Why police don’t want you too close.
PSOSGT, a frequent commenter on CopBlock.org, submitted the following as a guest post. He didn’t think it would be published but after reading it I thought it would make a good blog, including my responses to his statements. PSOSGT’s statements are block quoted.
I realize this isn’t going to be posted, but I think these two stories shed SOME light as to why police don’t like people behind them, filming or just watching, while dealing someone else. Yes, we use the tired saying of “officer safety” but these are two examples that happened over 2 days that show why police get “jumpy” at times when people walk up to traffic stops, or any other investigation.
Cops can’t read minds. We don’t know if your going to talk, film, watch, or pull out a gun.
Sergeant David Enzbrenner was shot and killed in an unprovoked attack while assisting a code enforcement officer serve a nuisance order at a home near the intersection of 12th. and Division Streets shortly after 4:00 pm.
A person unrelated to the order suddenly approached and opened fire without warning, killing Sergeant Enzbrenner. The man then committed suicide. It is believed the man held a grudge against law enforcement officers because his father was serving a life sentence without parole in Louisiana.
Ah, it says that, “a person unrelated to the order suddenly approached and opened fire.” There was no preventing this, nor is there any one reason as to why this happened, other than some guy wanted to kill this guy. There was no camera involved in this case and a number of things can be distractions, so where do you draw the line? Or why even draw a line? If filming officers makes their job more dangerous then I suggest they stop forcing people to pay their salaries.
Officer Deriek Crouse was shot and killed while making a traffic stop in the parking lot of the university’s Cassell Coliseum, near McComas Hall, at approximately 12:15 pm.
At some point during the stop, a suspect unrelated to the traffic stop approached his unmarked car and shot him once in the head as he sat in his vehicle. The suspect fled on foot to a nearby location on campus and changed clothes. He was located in the university’s I-Lot approximately 45 minutes after the shooting and committed suicide as a Montgomery County deputy attempted to contact him
Again, this seems to be a predetermined event. Maybe this officer was corrupt? Maybe he was in the wrong place at the wrong time? Maybe, just maybe, this was a good officer who paid the ultimate price for another’s mistake. Officers who die in the line of duty are honored – parade and all – yet when officers kill someone the deceased are criminalized.

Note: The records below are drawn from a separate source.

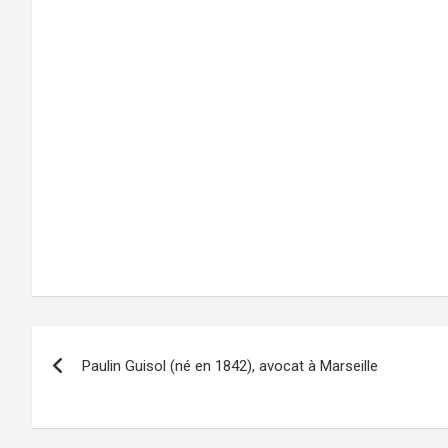
Navigation
Paulin Guisol (né en 1842), avocat à Marseille
de
l’article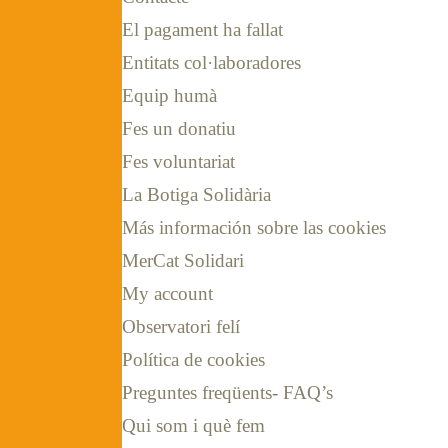
El pagament ha fallat
Entitats col·laboradores
Equip humà
Fes un donatiu
Fes voluntariat
La Botiga Solidària
Más información sobre las cookies
MerCat Solidari
My account
Observatori felí
Política de cookies
Preguntes freqüents- FAQ’s
Qui som i què fem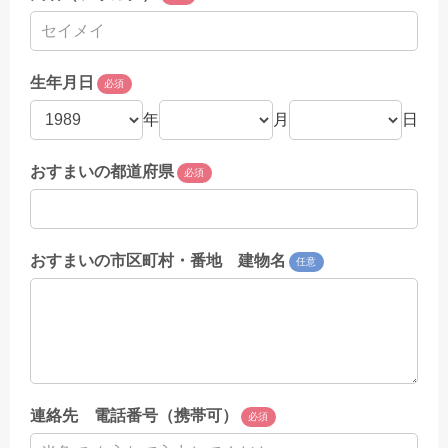
生年月日
必須
年
月
日
おすまいの都道府県
必須
おすまいの市区町村・番地 建物名
任意
連絡先 電話番号（携帯可）
必須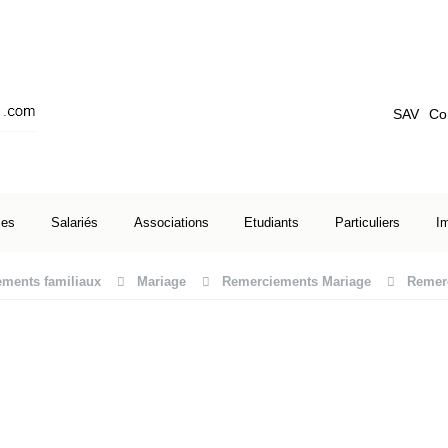
SAV
Co
ses
Salariés
Associations
Etudiants
Particuliers
I
ments familiaux
Mariage
Remerciements Mariage
Remerc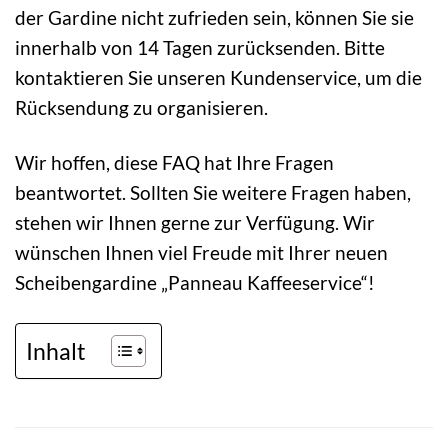
der Gardine nicht zufrieden sein, können Sie sie
innerhalb von 14 Tagen zurücksenden. Bitte
kontaktieren Sie unseren Kundenservice, um die
Rücksendung zu organisieren.
Wir hoffen, diese FAQ hat Ihre Fragen
beantwortet. Sollten Sie weitere Fragen haben,
stehen wir Ihnen gerne zur Verfügung. Wir
wünschen Ihnen viel Freude mit Ihrer neuen
Scheibengardine „Panneau Kaffeeservice“!
Inhalt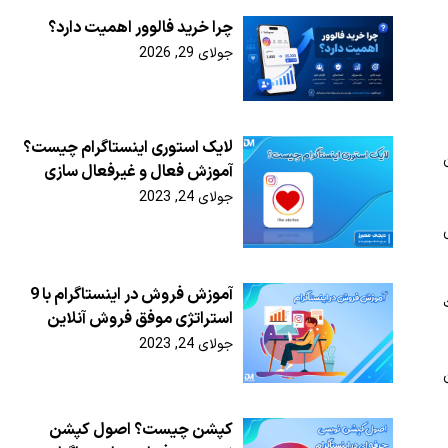
چرا خرید فالوور اهمیت دارد؟
جولای 29, 2026
لایک استوری اینستاگرام چیست؟
آموزش فعال و غیرفعال سازی
جولای 24, 2023
آموزش فروش در اینستاگرام با 9
استراتژی موفق فروش آنلاین
جولای 24, 2023
کپشن چیست؟ اصول کپشن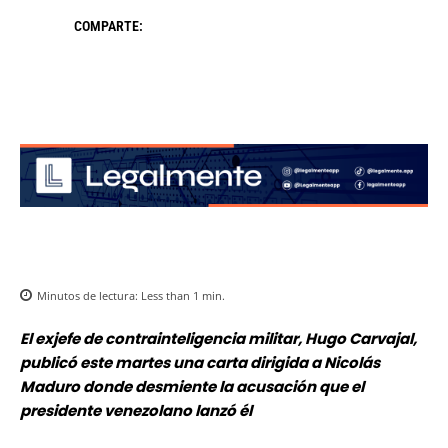
COMPARTE:
Minutos de lectura:
Less than 1
min.
El exjefe de contrainteligencia militar, Hugo Carvajal,
publicó este martes una carta dirigida a Nicolás
Maduro donde desmiente la acusación que el
presidente venezolano lanzó él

Neither of these examples prove PSOSGT’s point, that officer need to be wary of people filming. For one, both officers were preoccupied with enforcing some sort of victimless crime – code enforcement and traffic stop – which could be part of the reason for such hate towards LEO’s. Second, if someone had been filming they would have caught these murders on video and could have helped hold those responsible. In case it wasn’t justified, like when cops kill innocent people for being at the wrong place at the wrong time.
PSOSGT goes on to say,
On a personal level, and I’ve said it before. Showing only 1 side to the story, without context isn’t going to win you any favors, or bonus points with people if you truly want to change how police conduct business.
Everyone has a bias, no matter what they say. It’s natural. If there is a bias, and we show one side of policing, I think it’s obvious by the name – CopBlock.org. Atleast we don’t tell you this is the “No Spin Zone” while we jam our beliefs down your throat. Also, I encourage anyone to look at the other side of the coin, watch COPS, visit PoliceOne.com and research as much as you can about police.

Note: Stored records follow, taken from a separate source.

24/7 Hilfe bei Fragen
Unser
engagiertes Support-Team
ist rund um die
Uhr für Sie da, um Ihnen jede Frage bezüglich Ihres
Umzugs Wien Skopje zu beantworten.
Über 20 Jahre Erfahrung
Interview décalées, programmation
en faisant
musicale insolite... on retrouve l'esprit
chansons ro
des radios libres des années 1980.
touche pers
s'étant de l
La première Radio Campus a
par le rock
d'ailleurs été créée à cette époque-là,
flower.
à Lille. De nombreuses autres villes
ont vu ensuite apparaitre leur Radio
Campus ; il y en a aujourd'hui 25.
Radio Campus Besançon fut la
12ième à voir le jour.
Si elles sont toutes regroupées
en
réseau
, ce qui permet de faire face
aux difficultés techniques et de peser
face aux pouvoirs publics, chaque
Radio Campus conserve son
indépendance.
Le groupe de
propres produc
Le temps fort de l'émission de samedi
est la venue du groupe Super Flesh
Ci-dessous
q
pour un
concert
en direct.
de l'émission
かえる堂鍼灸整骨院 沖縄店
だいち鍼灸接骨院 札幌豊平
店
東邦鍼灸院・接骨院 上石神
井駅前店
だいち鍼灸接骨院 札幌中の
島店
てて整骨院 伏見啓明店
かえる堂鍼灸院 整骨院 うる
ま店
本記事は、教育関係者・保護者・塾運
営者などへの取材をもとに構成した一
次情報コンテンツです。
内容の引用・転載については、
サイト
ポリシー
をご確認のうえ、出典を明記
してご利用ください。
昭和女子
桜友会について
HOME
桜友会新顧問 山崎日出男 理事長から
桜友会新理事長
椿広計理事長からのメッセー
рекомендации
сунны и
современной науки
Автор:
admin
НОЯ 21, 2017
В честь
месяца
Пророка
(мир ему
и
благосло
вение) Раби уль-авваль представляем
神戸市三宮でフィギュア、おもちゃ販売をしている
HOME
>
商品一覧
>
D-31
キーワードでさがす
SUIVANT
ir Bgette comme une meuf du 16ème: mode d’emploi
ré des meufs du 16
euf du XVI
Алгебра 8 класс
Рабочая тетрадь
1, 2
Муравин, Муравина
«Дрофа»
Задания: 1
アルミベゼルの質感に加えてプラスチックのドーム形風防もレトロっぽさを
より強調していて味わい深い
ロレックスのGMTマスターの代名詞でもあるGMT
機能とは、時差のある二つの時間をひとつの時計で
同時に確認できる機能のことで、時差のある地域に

How many LEO’s have ever thought about starting their own police service, without the government’s permission, that actually protects people? Are any officers out there sick of the politics involved with their jobs? Forced to do things they don’t like, told what laws/actions to arrest people for? Wouldn’t it be great to sit at home – or do routine visits to costumers – and wait for someone who actually needs help to call you? Have you ever thought of working for yourself, rather than the man?
I agree with anyone who looks at a call, video, report, or cops actions and says, “that’s fucked up” or disagree with what happened. It’s common. But the vast majority of people out there have NO IDEA what or why an officer acted or reacted in any given situation. I think it’s just as important to see what is put INTO law enforcement, that the result of an officer doing his/her job.
I think alot of us do see what’s put into law enforcement… law, which is simply words on paper that I may or may not agree with and enforce, which means if I don’t like it I’ll be punished. So, enforcement is what happens to those who don’t agree with the laws. And an officer’s job isn’t about what they believe but enforcing laws, even ones they know are bad/unconstitutional.
What do you think? Do cameras distract officers? Were these good examples to back that claim? Are people who aren’t police officers less creditable when discussing police issues? Would you hire a private company to provide you protection services if offered (instead of paying taxes to your local department)?